The claims defining the invention are as follows:

1 . A system for anchoring an audio annotation to a passage within an electronic document, the system including: a controller having a processor; a recording component operable by the controller, the recording component including a microphone and an eye-tracker component to capture the gaze of the user, wherein the processor carries out the steps of: in response to an audio input to the microphone, while the audio input is being received, evaluating via the eye-tracker component, the users gaze, thereby determining the passage in the document that the user’s gaze is directed to; and mapping the audio input to the passage in the document.

2. The system of claim 1 , wherein the evaluation includes determining position data associated with a slider on the electronic document.
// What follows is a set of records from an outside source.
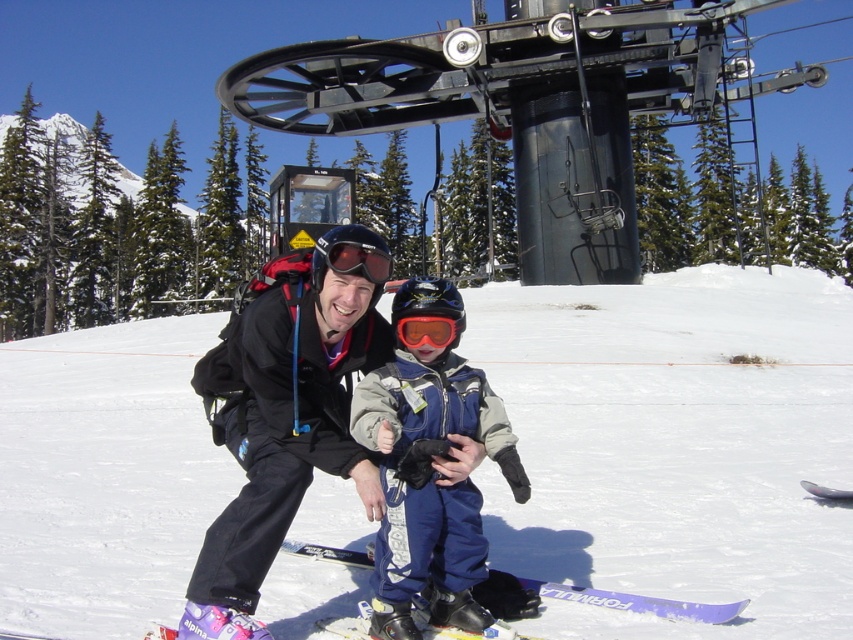
Question: Which object is the closest to the blue fleece snowsuit at center?

Choices:
 (A) matte black jacket at center
 (B) white powder snow at center
 (C) black matte goggles at center
 (D) orange reflective goggles at center

Answer: (D)

Question: Is the position of black matte goggles at center more distant than that of orange reflective goggles at center?

Choices:
 (A) no
 (B) yes

Answer: (A)

Question: Does white powder snow at center have a larger size compared to matte black jacket at center?

Choices:
 (A) yes
 (B) no

Answer: (A)

Question: Which of the following is the farthest from the observer?

Choices:
 (A) black matte goggles at center
 (B) orange reflective goggles at center

Answer: (B)

Question: Which object appears farthest from the camera in this image?

Choices:
 (A) blue fleece snowsuit at center
 (B) blue plastic ski at lower center

Answer: (B)

Question: Can you confirm if white powder snow at center is smaller than orange reflective goggles at center?

Choices:
 (A) yes
 (B) no

Answer: (B)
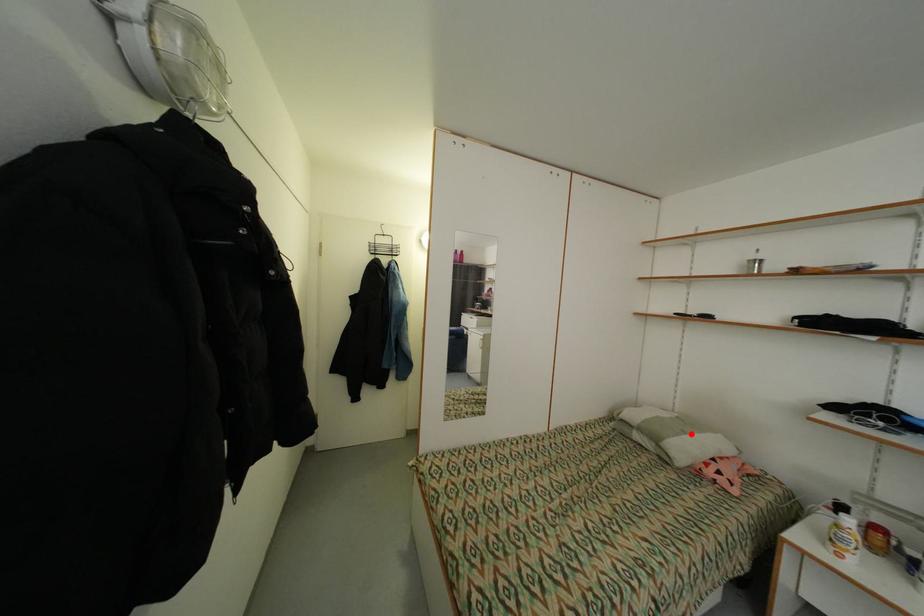
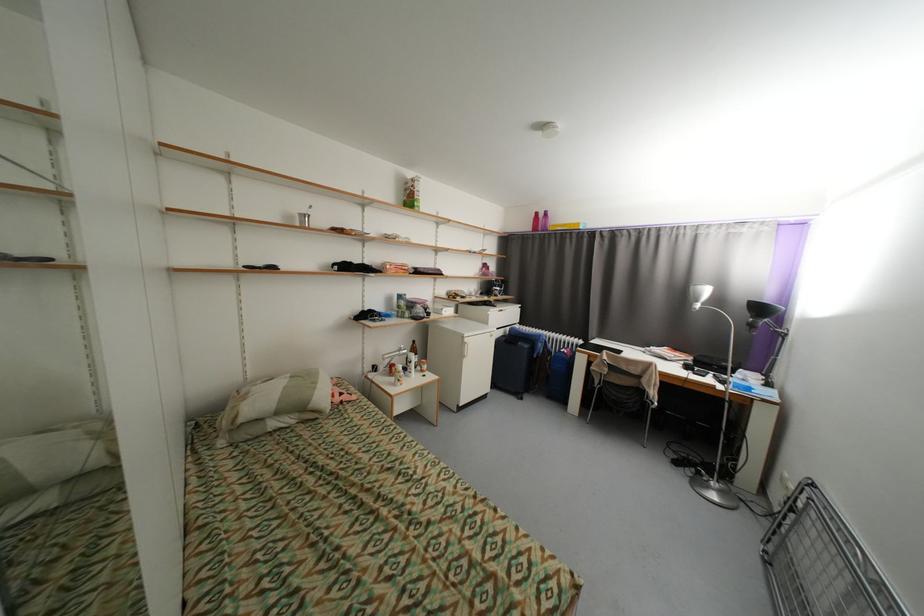
In the second image, find the point that corresponds to the highlighted location in the first image.

(322, 384)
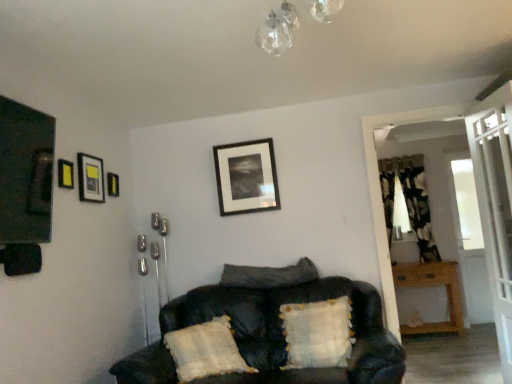
Question: Does white textured pillow at lower center, the third pillow from the right, have a greater height compared to black leather couch at center?

Choices:
 (A) yes
 (B) no

Answer: (B)

Question: Can you see white textured pillow at lower center, the third pillow from the right, touching black leather couch at center?

Choices:
 (A) yes
 (B) no

Answer: (B)

Question: Is white textured pillow at lower center, positioned as the first pillow in left-to-right order, facing away from black leather couch at center?

Choices:
 (A) no
 (B) yes

Answer: (B)

Question: Does white textured pillow at lower center, the third pillow from the right, have a lesser width compared to black leather couch at center?

Choices:
 (A) no
 (B) yes

Answer: (B)

Question: From the image's perspective, is white textured pillow at lower center, the third pillow from the right, on top of black leather couch at center?

Choices:
 (A) yes
 (B) no

Answer: (B)

Question: Considering the positions of transparent glass screen door at upper right, the 2th screen door from the back, and black matte picture frame at upper center, the first picture frame positioned from the back, in the image, is transparent glass screen door at upper right, the 2th screen door from the back, wider or thinner than black matte picture frame at upper center, the first picture frame positioned from the back,?

Choices:
 (A) wide
 (B) thin

Answer: (A)

Question: In the image, is transparent glass screen door at upper right, the 2th screen door from the back, on the left side or the right side of black matte picture frame at upper center, the first picture frame positioned from the back?

Choices:
 (A) left
 (B) right

Answer: (B)

Question: Is transparent glass screen door at upper right, the 2th screen door from the back, spatially inside black matte picture frame at upper center, the first picture frame when ordered from right to left, or outside of it?

Choices:
 (A) inside
 (B) outside

Answer: (B)

Question: In terms of size, does transparent glass screen door at upper right, which is the first screen door from front to back, appear bigger or smaller than black matte picture frame at upper center, which is the 4th picture frame in front-to-back order?

Choices:
 (A) big
 (B) small

Answer: (A)

Question: Considering the relative positions of velvety dark gray pillow at center, arranged as the second pillow when viewed from the left, and white textured pillow at lower center, positioned as the first pillow in left-to-right order, in the image provided, is velvety dark gray pillow at center, arranged as the second pillow when viewed from the left, to the left or to the right of white textured pillow at lower center, positioned as the first pillow in left-to-right order,?

Choices:
 (A) left
 (B) right

Answer: (B)

Question: Is velvety dark gray pillow at center, arranged as the second pillow when viewed from the left, inside or outside of white textured pillow at lower center, the third pillow from the right?

Choices:
 (A) inside
 (B) outside

Answer: (B)

Question: From their relative heights in the image, would you say velvety dark gray pillow at center, arranged as the second pillow when viewed from the left, is taller or shorter than white textured pillow at lower center, positioned as the first pillow in left-to-right order?

Choices:
 (A) tall
 (B) short

Answer: (B)

Question: Based on their sizes in the image, would you say velvety dark gray pillow at center, which is counted as the second pillow, starting from the right, is bigger or smaller than white textured pillow at lower center, positioned as the first pillow in left-to-right order?

Choices:
 (A) small
 (B) big

Answer: (A)

Question: Visually, is wooden table at right positioned to the left or to the right of matte black picture frame at upper left, marked as the third picture frame in a right-to-left arrangement?

Choices:
 (A) left
 (B) right

Answer: (B)

Question: From a real-world perspective, is wooden table at right positioned above or below matte black picture frame at upper left, marked as the third picture frame in a right-to-left arrangement?

Choices:
 (A) above
 (B) below

Answer: (B)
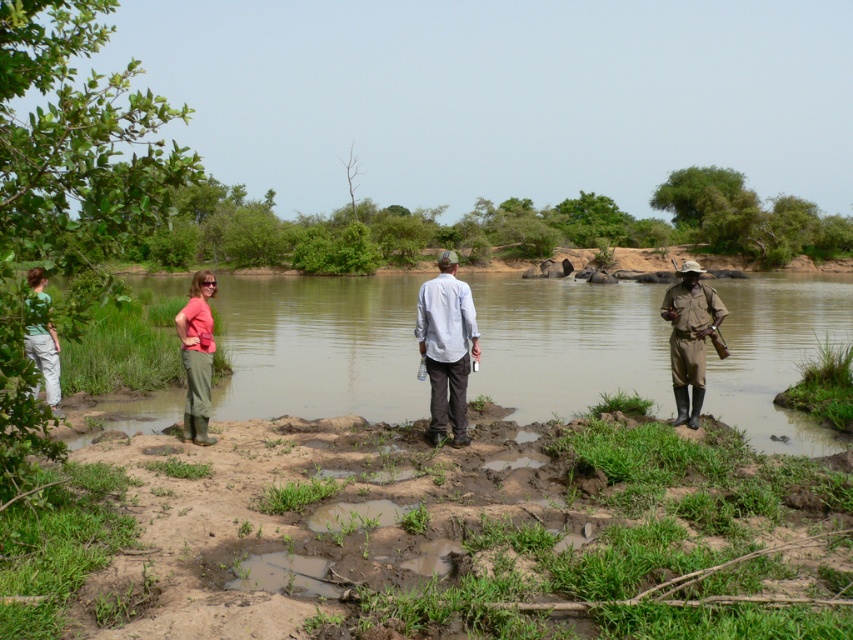
Question: Among these objects, which one is nearest to the camera?

Choices:
 (A) brown uniform at center
 (B) light blue cotton shirt at center
 (C) green grassy river at center
 (D) matte pink shirt at center

Answer: (B)

Question: Which point is farther to the camera?

Choices:
 (A) green fabric shirt at left
 (B) light blue cotton shirt at center
 (C) matte pink shirt at center
 (D) green grassy river at center

Answer: (D)

Question: Where is brown uniform at center located in relation to matte pink shirt at center in the image?

Choices:
 (A) above
 (B) below

Answer: (A)

Question: Is light blue cotton shirt at center to the right of green fabric shirt at left from the viewer's perspective?

Choices:
 (A) yes
 (B) no

Answer: (A)

Question: Does matte pink shirt at center appear on the left side of green fabric shirt at left?

Choices:
 (A) yes
 (B) no

Answer: (B)

Question: Considering the real-world distances, which object is farthest from the matte pink shirt at center?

3. The system of claim 1 , wherein the position data includes the position of the slider in the document and the page number of the document at the time the audio input was received.

4. The system of claim 1 , wherein the evaluation includes determining fixation gaze data, the fixation gaze data being data that is observed during a window spanning the audio annotation.

5. The system of claim 4, wherein the fixation gaze data includes one or more gaze points observed in the window and grouped into fixation groups to determine a dispersion and/or duration threshold.

6. The system of claim 1 , wherein the evaluation includes a machine learning component trained on one or more of gaze and/or temporal features of one or more users that reflects the reading and annotation-taking patterns of the user.

7. The system of claim 1 , wherein indicia is displayed for the audio mapped the to the passage in the document. The system of claim 7, wherein a highlight is provided in the relevant passage of the document on user engagement with the indicia. A method for anchoring an audio annotation to a passage within an electronic document, the method including: receiving an audio input to a microphone, and while the audio input is being received, evaluating via an eye-tracker component, the users gaze, thereby determining the passage in the document that the user’s gaze is directed to and mapping the audio input to the passage in the document.